● **DATA LISTING**:
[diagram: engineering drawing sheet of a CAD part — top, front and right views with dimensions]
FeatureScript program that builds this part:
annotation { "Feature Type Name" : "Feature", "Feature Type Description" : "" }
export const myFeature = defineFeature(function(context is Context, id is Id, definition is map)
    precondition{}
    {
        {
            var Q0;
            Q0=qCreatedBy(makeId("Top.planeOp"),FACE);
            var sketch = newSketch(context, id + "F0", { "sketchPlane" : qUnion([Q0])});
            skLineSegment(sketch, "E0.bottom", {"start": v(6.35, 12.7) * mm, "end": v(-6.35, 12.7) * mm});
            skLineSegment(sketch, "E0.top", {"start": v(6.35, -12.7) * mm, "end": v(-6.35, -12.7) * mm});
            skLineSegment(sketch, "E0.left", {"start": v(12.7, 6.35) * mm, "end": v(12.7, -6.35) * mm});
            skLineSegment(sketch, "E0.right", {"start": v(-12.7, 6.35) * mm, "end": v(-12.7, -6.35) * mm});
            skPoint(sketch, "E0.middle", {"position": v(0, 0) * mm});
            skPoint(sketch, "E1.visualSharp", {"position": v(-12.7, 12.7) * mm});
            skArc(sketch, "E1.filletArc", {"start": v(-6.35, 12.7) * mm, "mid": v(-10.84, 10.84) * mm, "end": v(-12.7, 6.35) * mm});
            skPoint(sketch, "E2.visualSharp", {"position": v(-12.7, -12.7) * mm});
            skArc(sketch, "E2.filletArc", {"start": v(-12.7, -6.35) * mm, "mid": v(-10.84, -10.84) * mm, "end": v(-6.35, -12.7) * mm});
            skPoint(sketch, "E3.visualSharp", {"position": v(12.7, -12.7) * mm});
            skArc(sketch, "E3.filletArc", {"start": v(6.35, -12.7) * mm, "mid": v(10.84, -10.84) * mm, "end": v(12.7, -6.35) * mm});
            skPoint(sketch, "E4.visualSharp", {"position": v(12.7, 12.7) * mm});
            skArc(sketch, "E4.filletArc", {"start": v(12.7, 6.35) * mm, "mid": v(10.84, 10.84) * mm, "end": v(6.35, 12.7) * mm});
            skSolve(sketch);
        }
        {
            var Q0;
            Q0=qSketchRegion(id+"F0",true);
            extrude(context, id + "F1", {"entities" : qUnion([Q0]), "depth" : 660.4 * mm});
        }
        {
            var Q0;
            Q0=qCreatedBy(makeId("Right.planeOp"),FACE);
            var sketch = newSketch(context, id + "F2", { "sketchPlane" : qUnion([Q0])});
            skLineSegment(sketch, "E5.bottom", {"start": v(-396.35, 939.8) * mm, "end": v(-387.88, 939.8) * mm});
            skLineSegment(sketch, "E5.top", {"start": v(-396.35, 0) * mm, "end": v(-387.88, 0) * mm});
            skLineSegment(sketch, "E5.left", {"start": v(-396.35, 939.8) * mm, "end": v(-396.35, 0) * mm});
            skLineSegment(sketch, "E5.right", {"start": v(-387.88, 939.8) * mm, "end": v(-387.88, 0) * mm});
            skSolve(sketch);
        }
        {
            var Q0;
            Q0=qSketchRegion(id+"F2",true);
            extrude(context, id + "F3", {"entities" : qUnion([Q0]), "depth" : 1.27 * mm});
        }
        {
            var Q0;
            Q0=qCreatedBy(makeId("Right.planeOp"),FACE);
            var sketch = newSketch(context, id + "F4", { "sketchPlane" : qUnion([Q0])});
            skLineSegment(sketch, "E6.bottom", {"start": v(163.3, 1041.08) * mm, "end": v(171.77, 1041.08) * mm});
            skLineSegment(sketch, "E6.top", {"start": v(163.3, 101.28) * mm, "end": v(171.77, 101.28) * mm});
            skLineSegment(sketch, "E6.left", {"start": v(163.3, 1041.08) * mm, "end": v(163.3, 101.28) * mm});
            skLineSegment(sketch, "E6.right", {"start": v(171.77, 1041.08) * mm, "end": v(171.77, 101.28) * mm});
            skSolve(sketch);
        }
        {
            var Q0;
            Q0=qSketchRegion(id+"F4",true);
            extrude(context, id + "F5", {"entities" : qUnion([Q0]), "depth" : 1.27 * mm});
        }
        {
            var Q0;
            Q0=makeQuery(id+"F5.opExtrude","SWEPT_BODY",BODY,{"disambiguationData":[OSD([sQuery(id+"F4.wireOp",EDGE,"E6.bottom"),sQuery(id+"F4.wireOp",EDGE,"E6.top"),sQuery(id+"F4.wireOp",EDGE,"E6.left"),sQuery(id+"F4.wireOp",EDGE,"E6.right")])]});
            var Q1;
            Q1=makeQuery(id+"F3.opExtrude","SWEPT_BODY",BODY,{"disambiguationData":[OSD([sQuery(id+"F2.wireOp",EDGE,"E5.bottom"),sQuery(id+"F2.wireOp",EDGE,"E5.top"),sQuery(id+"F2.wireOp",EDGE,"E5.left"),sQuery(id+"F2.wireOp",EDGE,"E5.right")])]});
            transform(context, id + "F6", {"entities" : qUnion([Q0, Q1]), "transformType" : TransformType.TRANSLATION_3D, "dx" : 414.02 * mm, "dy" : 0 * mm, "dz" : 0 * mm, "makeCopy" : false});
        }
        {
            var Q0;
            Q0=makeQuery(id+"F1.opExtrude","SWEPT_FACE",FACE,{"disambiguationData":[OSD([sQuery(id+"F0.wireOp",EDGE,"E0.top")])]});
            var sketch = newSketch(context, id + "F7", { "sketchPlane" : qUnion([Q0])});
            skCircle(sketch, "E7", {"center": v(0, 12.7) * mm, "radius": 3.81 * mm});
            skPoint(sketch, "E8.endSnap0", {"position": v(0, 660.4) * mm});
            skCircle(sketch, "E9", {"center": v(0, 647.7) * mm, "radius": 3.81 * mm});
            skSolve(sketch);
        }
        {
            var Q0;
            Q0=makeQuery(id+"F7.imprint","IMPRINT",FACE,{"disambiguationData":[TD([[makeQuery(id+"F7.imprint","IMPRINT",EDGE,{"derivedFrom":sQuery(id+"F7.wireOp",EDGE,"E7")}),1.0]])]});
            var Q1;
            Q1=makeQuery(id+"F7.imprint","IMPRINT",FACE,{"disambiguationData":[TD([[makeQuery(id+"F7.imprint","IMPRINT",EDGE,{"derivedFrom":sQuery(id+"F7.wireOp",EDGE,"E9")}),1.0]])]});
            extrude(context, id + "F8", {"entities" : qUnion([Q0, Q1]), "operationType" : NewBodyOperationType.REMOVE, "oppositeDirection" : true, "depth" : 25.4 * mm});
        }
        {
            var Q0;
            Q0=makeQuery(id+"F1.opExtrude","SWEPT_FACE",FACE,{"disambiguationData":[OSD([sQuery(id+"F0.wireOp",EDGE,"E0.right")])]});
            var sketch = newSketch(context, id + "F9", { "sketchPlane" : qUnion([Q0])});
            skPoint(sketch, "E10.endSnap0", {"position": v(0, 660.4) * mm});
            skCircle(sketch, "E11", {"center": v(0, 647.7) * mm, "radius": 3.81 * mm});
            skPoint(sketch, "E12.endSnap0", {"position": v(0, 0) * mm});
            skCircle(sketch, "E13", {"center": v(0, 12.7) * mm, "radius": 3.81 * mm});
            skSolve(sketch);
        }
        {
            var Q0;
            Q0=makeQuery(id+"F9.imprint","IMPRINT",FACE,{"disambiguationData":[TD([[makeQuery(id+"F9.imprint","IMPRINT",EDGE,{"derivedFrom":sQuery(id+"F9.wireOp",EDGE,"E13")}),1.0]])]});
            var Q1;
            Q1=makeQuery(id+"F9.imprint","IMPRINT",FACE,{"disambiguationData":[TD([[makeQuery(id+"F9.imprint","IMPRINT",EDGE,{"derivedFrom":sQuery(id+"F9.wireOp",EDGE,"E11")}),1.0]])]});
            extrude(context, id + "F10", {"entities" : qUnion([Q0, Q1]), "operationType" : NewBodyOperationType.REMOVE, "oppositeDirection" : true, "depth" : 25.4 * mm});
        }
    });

● **TASK INSTRUCTIONS**: Starting with the first line of the listing and going on through the line with "v(-10.84, -10.84) *", write those lines out again, substituting "sharpCorner" for every "visualSharp" and keeping everything else unchanged.

● **EXERCISE RESPONSE**:
[diagram: engineering drawing sheet of a CAD part — top, front and right views with dimensions]
FeatureScript program that builds this part:
annotation { "Feature Type Name" : "Feature", "Feature Type Description" : "" }
export const myFeature = defineFeature(function(context is Context, id is Id, definition is map)
    precondition{}
    {
        {
            var Q0;
            Q0=qCreatedBy(makeId("Top.planeOp"),FACE);
            var sketch = newSketch(context, id + "F0", { "sketchPlane" : qUnion([Q0])});
            skLineSegment(sketch, "E0.bottom", {"start": v(6.35, 12.7) * mm, "end": v(-6.35, 12.7) * mm});
            skLineSegment(sketch, "E0.top", {"start": v(6.35, -12.7) * mm, "end": v(-6.35, -12.7) * mm});
            skLineSegment(sketch, "E0.left", {"start": v(12.7, 6.35) * mm, "end": v(12.7, -6.35) * mm});
            skLineSegment(sketch, "E0.right", {"start": v(-12.7, 6.35) * mm, "end": v(-12.7, -6.35) * mm});
            skPoint(sketch, "E0.middle", {"position": v(0, 0) * mm});
            skPoint(sketch, "E1.sharpCorner", {"position": v(-12.7, 12.7) * mm});
            skArc(sketch, "E1.filletArc", {"start": v(-6.35, 12.7) * mm, "mid": v(-10.84, 10.84) * mm, "end": v(-12.7, 6.35) * mm});
            skPoint(sketch, "E2.sharpCorner", {"position": v(-12.7, -12.7) * mm});
            skArc(sketch, "E2.filletArc", {"start": v(-12.7, -6.35) * mm, "mid": v(-10.84, -10.84) * mm, "end": v(-6.35, -12.7) * mm});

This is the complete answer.